Le lundi, les braconniers furent exacts au rendez-vous et se rendirent à la garderie de Bourgougnon. Vers deux heures du matin trois coups de feu jetèrent sur le sol deux biches et un dix-cors jeune. Giraud fils descendit, à l’intention du père Muratel, un chevreuil.

— C’est trop de vacarme, protestait Giraud père ; tu nous feras pincer, gâs.

— Faut bien que le bonhomme ait son morceau. Et puis Estelle a ses clients ; elle écoulera le reste.

Il s’en allèrent tranquillement avec leur butin qu’ils chargèrent dans la carriole à Tâcheux.

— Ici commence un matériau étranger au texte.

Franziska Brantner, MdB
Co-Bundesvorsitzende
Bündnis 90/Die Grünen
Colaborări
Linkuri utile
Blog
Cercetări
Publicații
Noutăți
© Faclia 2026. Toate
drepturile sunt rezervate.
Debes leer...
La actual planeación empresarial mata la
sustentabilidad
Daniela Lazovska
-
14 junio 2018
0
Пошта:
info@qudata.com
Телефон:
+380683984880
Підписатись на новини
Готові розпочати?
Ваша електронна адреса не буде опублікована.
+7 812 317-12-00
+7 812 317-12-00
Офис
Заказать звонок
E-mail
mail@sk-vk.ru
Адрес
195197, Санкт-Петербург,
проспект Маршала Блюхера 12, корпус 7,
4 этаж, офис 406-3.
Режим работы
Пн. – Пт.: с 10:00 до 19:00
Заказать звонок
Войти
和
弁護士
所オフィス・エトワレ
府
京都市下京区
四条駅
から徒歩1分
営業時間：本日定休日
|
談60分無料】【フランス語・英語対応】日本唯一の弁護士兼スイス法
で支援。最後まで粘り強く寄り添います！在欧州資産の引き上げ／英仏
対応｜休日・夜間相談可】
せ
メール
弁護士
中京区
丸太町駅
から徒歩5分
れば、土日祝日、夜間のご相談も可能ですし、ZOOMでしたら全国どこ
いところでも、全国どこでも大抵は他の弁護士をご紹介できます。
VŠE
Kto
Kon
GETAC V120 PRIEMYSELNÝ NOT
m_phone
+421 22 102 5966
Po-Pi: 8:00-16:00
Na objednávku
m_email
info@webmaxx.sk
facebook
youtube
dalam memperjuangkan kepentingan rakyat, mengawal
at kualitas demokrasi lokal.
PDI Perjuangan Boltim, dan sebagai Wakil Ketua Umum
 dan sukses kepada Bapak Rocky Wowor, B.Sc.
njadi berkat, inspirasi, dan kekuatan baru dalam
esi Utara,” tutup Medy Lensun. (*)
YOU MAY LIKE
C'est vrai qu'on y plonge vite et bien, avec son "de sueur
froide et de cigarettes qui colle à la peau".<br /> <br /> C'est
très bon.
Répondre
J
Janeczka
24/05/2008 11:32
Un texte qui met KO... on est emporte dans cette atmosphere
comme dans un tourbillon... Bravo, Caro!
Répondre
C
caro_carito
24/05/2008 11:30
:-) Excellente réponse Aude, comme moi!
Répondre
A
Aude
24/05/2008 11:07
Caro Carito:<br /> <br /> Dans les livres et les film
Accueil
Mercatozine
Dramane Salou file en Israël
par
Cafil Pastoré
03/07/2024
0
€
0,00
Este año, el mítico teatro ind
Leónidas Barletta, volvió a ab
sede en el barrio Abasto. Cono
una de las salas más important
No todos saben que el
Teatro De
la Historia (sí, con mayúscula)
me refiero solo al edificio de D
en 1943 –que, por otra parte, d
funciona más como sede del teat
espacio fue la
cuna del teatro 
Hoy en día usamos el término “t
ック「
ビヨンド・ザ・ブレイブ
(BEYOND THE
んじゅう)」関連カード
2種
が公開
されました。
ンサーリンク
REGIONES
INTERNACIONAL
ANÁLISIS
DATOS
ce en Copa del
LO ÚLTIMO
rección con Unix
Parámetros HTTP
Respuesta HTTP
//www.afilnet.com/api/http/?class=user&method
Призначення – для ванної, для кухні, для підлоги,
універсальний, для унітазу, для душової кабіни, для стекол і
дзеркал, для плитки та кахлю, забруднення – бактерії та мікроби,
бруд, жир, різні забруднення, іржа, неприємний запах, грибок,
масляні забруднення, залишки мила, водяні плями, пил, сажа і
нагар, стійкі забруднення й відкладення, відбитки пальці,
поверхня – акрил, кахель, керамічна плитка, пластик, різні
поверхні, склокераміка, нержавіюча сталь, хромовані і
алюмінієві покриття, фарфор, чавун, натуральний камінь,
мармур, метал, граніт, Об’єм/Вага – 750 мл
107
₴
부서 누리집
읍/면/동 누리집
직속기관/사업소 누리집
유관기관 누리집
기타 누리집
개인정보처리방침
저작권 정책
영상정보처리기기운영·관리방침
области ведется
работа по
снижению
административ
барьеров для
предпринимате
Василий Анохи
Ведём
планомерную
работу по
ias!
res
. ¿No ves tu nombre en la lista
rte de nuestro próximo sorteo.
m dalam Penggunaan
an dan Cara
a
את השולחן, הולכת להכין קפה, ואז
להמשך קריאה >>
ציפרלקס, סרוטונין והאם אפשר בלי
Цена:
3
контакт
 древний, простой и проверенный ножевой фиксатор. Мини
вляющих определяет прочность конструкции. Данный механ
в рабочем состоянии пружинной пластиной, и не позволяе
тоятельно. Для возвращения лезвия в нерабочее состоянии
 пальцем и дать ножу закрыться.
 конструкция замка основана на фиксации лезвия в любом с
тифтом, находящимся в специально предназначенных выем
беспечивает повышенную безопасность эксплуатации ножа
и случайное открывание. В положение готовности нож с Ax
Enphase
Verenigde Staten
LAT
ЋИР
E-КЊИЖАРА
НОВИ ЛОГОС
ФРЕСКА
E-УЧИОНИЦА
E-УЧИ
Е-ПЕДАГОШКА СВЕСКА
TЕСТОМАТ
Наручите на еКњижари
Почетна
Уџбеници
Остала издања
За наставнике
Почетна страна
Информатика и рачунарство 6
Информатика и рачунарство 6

Seulement, comme la chasse était fermée, ils durent ruser pour passer l’octroi de Bernay. Ils pénétrèrent dans la ville par un chemin interdit — cela était écrit sur un écriteau — aux objets frappés de droits.

Toutefois, Ragneux protesta ; il avait demandé une biche ou un cerf, mais pas trois animaux. Il n’en trouverait pas le débit. L’affaire s’arrangea avec une petite diminution.

Estelle fut contente de l’attention en ce qui concernait le chevreuil :

— T’es vraiment gentil, Giraud. Ça vaut mieux que de la soupe. Ce que le père Muratel va être heureux. Le percepteur s’arrangera de l’autre cuissot. C’est un de la Libre-Pensée, tu sais. Le gibier du marquis est supérieur pour cet homme.

Il paraît que la République n’aime pas les chasses à courre et les forêts qu’appartiennent aux nobles, du moins à ce que dit M. Courtemblaize dans son journal.

— Ça m’est égal, pourvu qu’il paie le gibier, il peut penser comme il lui plaira.